The center plans to offer three or four runs per year, with the first one expected this summer. Each run could accommodate 30 to 40 users.


Leveraging CMOS fabs

OpSIS Director Michael Hochberg says that silicon photonic devices can be built using commercial CMOS chip fabrication facilities if academic groups, startup companies, and large semiconductor manufacturers collaborate on shared CMOS foundry infrastructure.

"It is possible to integrate devices that use silicon waveguides into CMOS electronics flows," Hochberg says. "Practical challenges exist," he adds, but "Luxtera, where I was a founder, has done this already; Luxtera has run electronics and optics through a CMOS fab on the same chip. And they're not the only ones who have done it."

About OpSIS

SPIE member Michael HochbergOpSIS is a new foundry service for silicon photonics in Seattle in which the community shares the cost of fabricating complex chip-scale systems across many projects.

Multiproject-wafer (or shuttle) runs will aggregate the designs of many users into a single complementary metal-oxide-semiconductor (CMOS) process, with designs fabricated together on the same wafers.

Each user will pay only for the cost associated with the wafer area they use, which might be as small as a few square millimeters.

OpSIS Director Michael Hochberg, an SPIE member, is a founder of Luxtera and a 2009 recipient of a Presidential Early Career Awards for Scientists and Engineers, the highest honor bestowed by the U.S. government on young professionals in the early stages of their independent research careers.

* [Problem set]
(1) Do these statements agree with the OpSIS text? Answer yes or no for each, and quote the words that decide it. (a) Each run could accommodate 30 to 40 users. (b) Each user pays for a full wafer. (c) Hochberg says Luxtera is the only company that has run electronics and optics through a CMOS fab on the same chip.
(2) Could you write out, word for word, the part of the OpSIS text that begins at the words "About OpSIS" and stops after "the same wafers."?
The material after this point is separate from the OpSIS text.

* [Raw data]
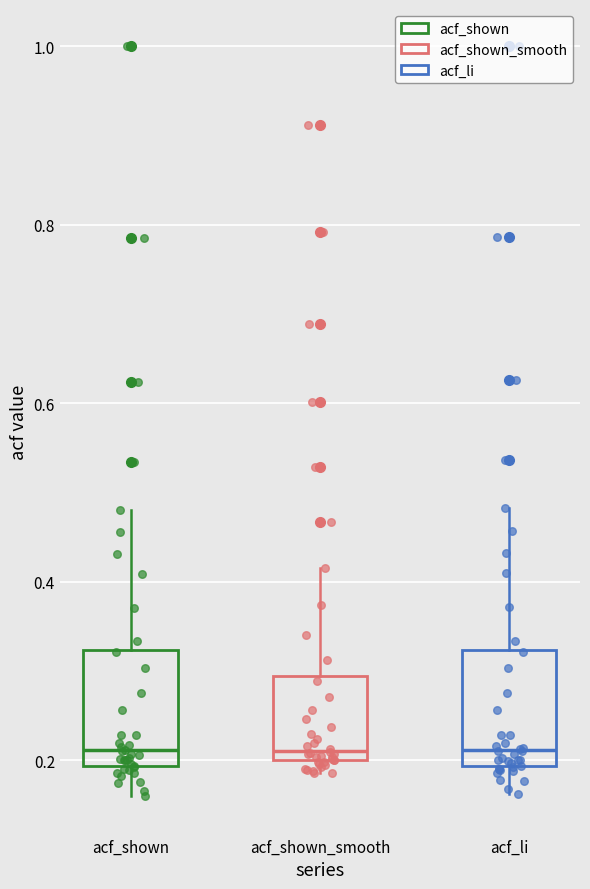

Where does the median line of the box for acf_shown_smooth sit on the y-axis? The values are not printed on the chart, so give them approximately, as read against the axis.

0.22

* [Task results]
(1)
(a) Yes: "Each run could accommodate 30 to 40 users."
(b) No: "Each user will pay only for the cost associated with the wafer area they use"
(c) No: "And they're not the only ones who have done it."

(2)
About OpSIS

SPIE member Michael HochbergOpSIS is a new foundry service for silicon photonics in Seattle in which the community shares the cost of fabricating complex chip-scale systems across many projects.

Multiproject-wafer (or shuttle) runs will aggregate the designs of many users into a single complementary metal-oxide-semiconductor (CMOS) process, with designs fabricated together on the same wafers.